Don't think there is a scientific law that states any online promotion will beat every in-store price.

"There are promotional items that are only available online -- it's important to see what the online prices are, factor in the coupon code and compare this amount with the prices in-store," Pavini cautions.

Even when the best price is online, there's often a deal within a deal. If you see a space to enter in a coupon code, don't leave that box blank. Many times a simple Google search for promotional codes related to the item you're looking to buy is the answer to scoring the best deal.

6. Search for free shipping codes

The downside to shopping online is often the cost of shipping. A few clicks, however, can result in free shipping, which is a term online shoppers love to hear. We're talking about websites like FreeShipping.org , which instead of reducing the price of the actual item, offers codes that simply remove the price of shipping.

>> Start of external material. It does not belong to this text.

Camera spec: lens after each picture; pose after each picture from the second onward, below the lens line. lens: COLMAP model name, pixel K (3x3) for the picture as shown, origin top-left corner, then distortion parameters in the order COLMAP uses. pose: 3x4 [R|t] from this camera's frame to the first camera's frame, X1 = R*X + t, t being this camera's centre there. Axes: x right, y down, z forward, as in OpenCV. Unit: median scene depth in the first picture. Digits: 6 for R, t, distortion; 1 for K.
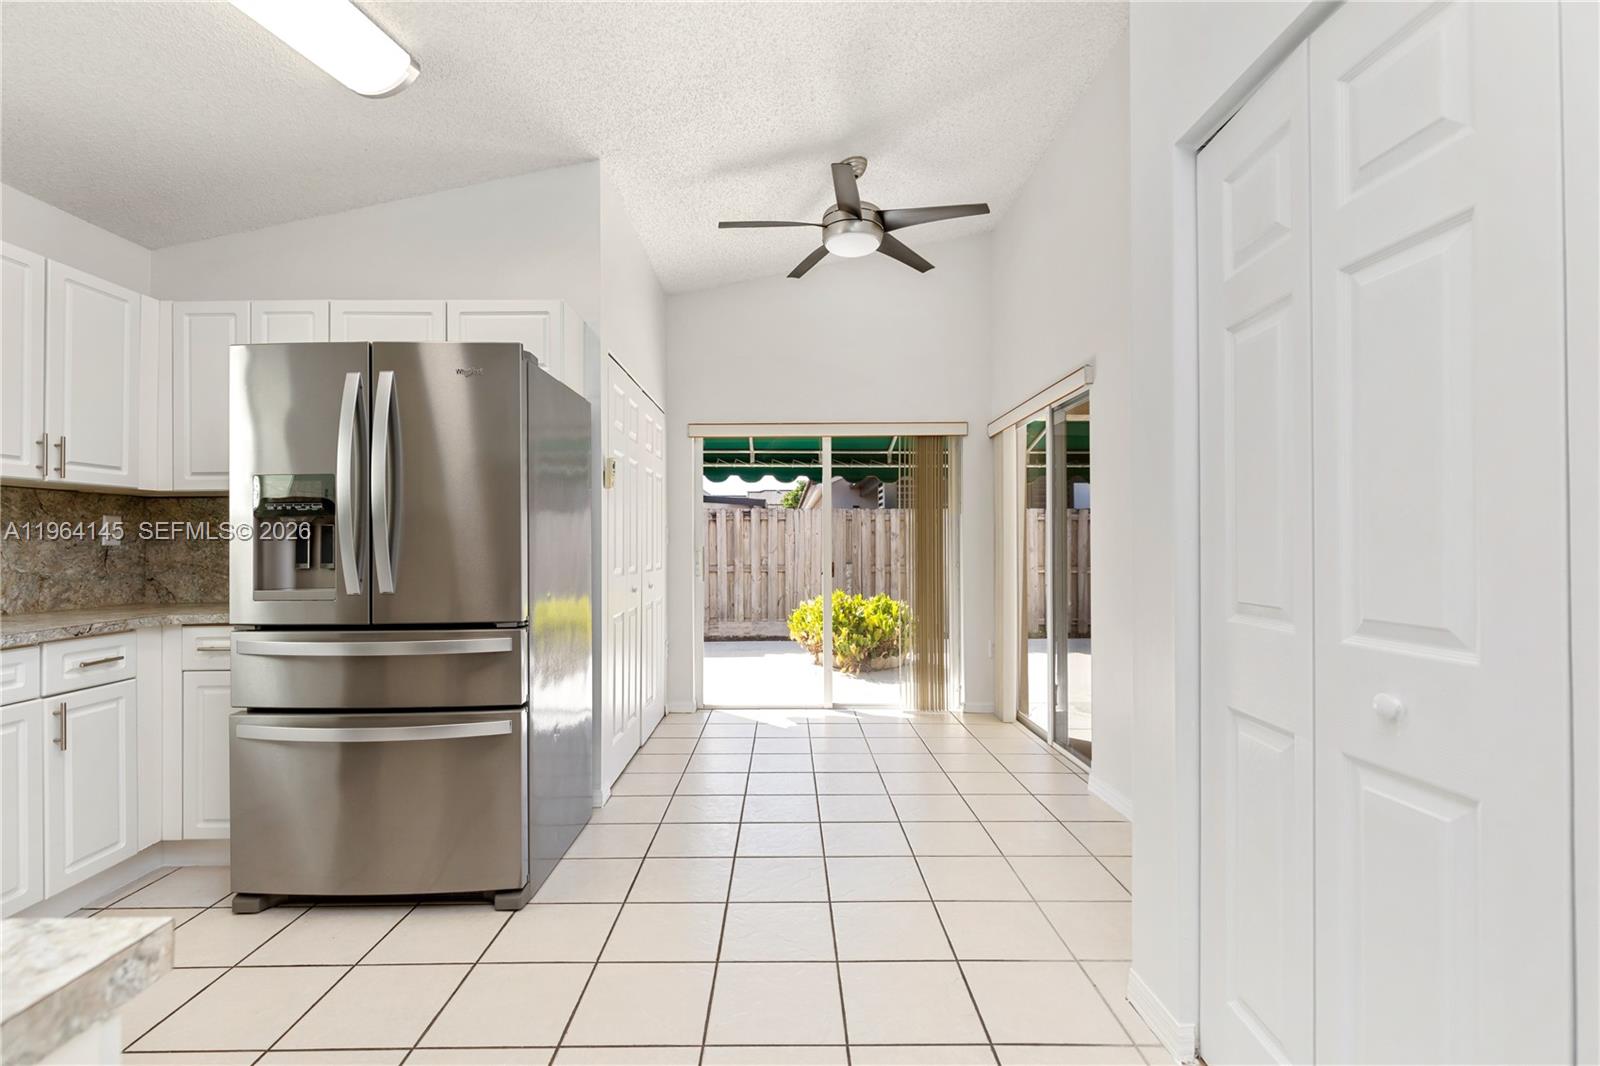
lens RADIAL K [[726.2, 0, 798.6], [0, 726.2, 535.0], [0, 0, 1]] dist [0.002649, 0.000183]
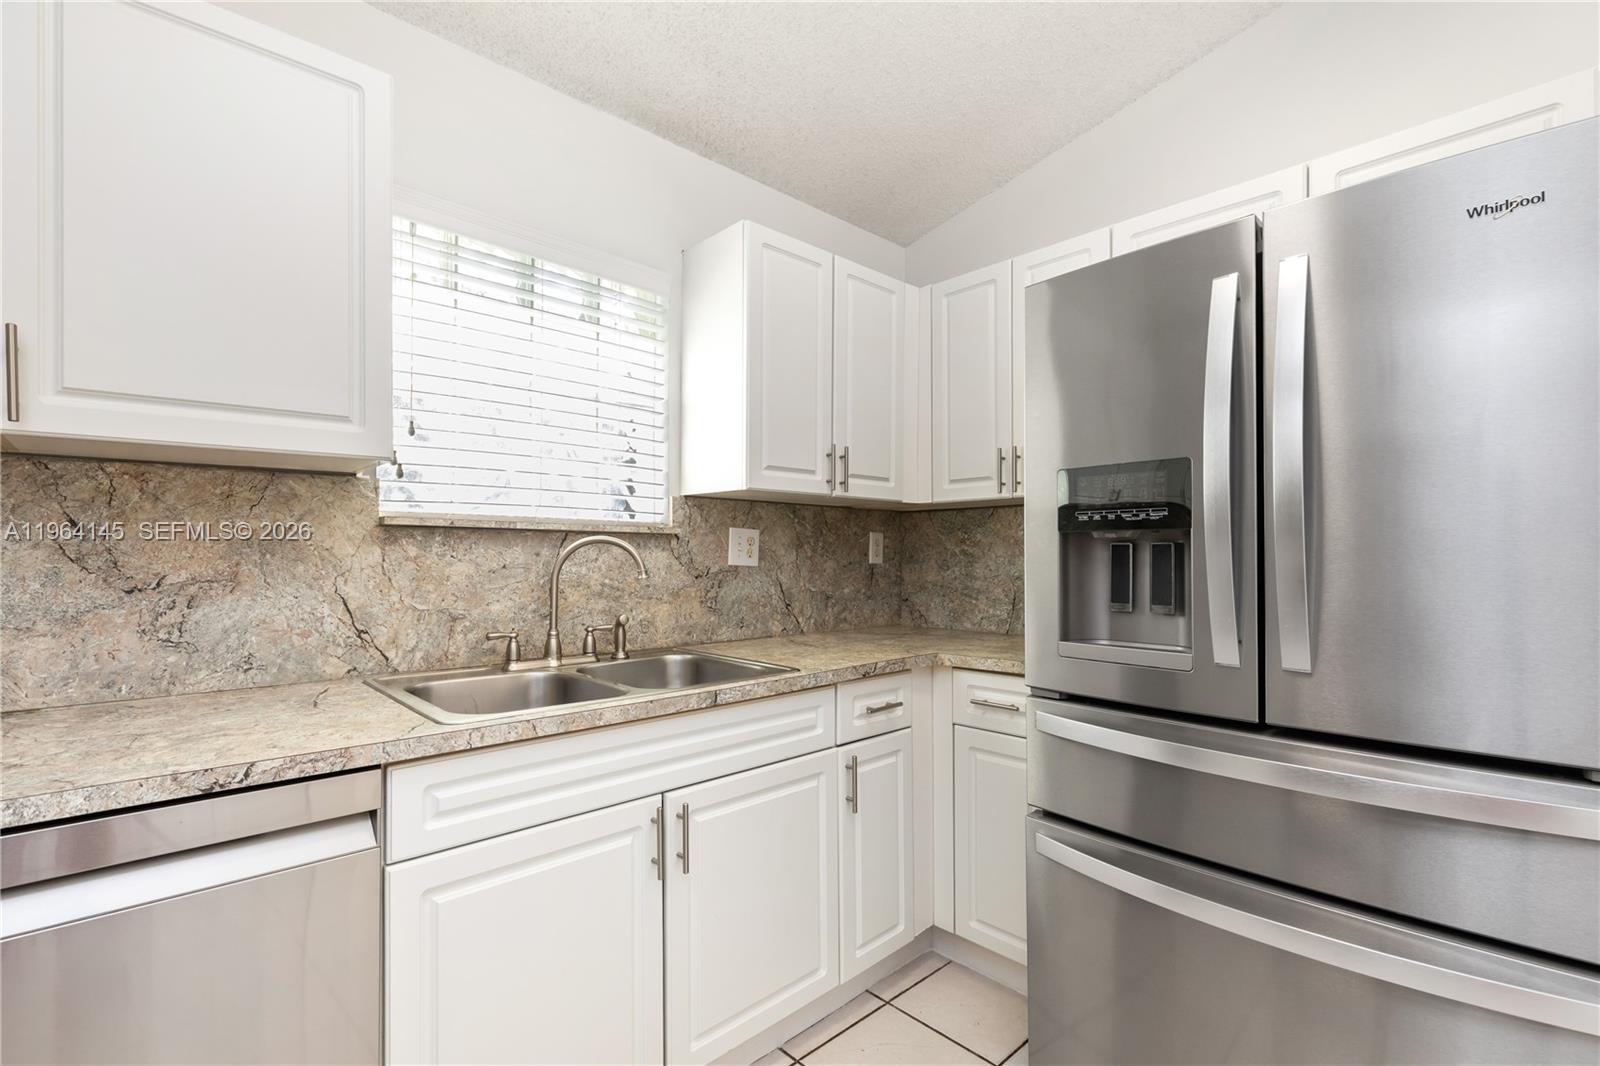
lens RADIAL K [[726.2, 0, 789.6], [0, 726.2, 545.9], [0, 0, 1]] dist [0.002649, 0.000183]
pose [[0.676643, -0.000582, -0.736311, -0.395037], [0.002260, 0.999997, 0.001286, -0.012594], [0.736308, -0.002534, 0.676642, 0.337341]]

Don't automatically assume that the biggest retailers have the best shipping deals. A recent search for an item on Target, Toys 'R Us and Amazon didn't merit free shipping for any time frame other than two weeks because of the low price-point. However, a boutique toy site was offering free two-day shipping for the same product at the same price (plus a free pack of batteries to go with it).

7. Use free trials to get free shipping from retailers

How does two-day free shipping sound? The website ShopRunner.com offers just that at dozens of retailers, including Calvin Klein, Lord & Taylor and American Eagle Outfitters. After the site's thirty-day free trial, you'll be charged a monthly fee of $8.95 to be able to score this two-day free shipping from the site's participating retailers.

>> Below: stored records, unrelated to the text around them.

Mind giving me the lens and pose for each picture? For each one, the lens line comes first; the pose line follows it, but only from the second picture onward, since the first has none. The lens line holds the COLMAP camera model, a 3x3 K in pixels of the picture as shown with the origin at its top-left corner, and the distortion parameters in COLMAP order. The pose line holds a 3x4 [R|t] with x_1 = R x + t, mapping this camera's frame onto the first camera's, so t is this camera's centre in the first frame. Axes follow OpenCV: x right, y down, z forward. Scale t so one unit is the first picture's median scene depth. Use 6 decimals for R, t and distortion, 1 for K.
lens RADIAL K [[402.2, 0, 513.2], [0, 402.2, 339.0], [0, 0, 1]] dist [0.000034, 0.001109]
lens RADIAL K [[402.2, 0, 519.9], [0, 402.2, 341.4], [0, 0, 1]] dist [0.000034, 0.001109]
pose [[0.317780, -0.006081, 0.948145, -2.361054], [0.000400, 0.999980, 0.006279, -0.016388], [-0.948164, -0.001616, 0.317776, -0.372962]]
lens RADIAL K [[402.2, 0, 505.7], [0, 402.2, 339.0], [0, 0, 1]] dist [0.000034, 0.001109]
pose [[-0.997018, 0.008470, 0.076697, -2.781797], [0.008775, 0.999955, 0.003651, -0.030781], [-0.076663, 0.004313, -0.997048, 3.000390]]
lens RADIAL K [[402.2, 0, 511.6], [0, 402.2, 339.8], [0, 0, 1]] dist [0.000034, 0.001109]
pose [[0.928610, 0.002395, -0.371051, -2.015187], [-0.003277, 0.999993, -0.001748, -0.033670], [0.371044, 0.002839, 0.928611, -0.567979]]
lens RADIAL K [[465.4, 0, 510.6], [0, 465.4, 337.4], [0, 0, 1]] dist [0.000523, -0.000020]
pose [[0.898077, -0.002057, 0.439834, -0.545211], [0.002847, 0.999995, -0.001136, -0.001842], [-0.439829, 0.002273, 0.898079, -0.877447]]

Depending on how often you shop online, the savings could potentially pay for the membership fees. Otherwise, just remember to cancel that free trial once your free-shipped product has arrived.

8. Stick to a few websites to save on shipping

Retailers will offer free shipping assuming you meet a certain threshold of spending.

"Make sure you combine purchases to qualify for cheaper shipping discounts. Most people will buy an item from one site, and their next item from the next site. Batching your orders can help you save on shipping," says online marketing expert and founder/CEO of WebiMax , Kenneth Wisnefski.

9. Chat online with a salesperson

Shopping online means you can't talk in-person to a manager or store associate. Some online retailers, like J. Crew, offer a live chat online with a store representative. Just as you might ask a manager in-store for a discount or to match a price, ask the store rep online for a free shipping code. Sometimes, saving money comes down to simply asking questions, even when there is "no one" to ask.

You can also use live chat for website technical glitches or if you have a question about an item.

"Live chat gives merchants the ability to provide near concierge level service to consumers who want that personal shopper experience when making a purchase online. For consumers, live chat support can help on everything from merchandise selection to payment challenges," says Brian Hoyt, senior writer for The RetailMeNot Insider .

10. You no longer have to wait in line, but need to make tracks

Once you've made your online purchases, how are you going to keep track of when they arrive at your doorstep?

The Slice app on the iPhone and Android version links to your email and takes the data from those e-receipts that pop up in your inbox after making an online purchase and catalogs them conveniently on your smartphone. The app even lets you see when each shipment will arrive, this way you don't have to head to the shipping company's website and enter in multiple tracking numbers.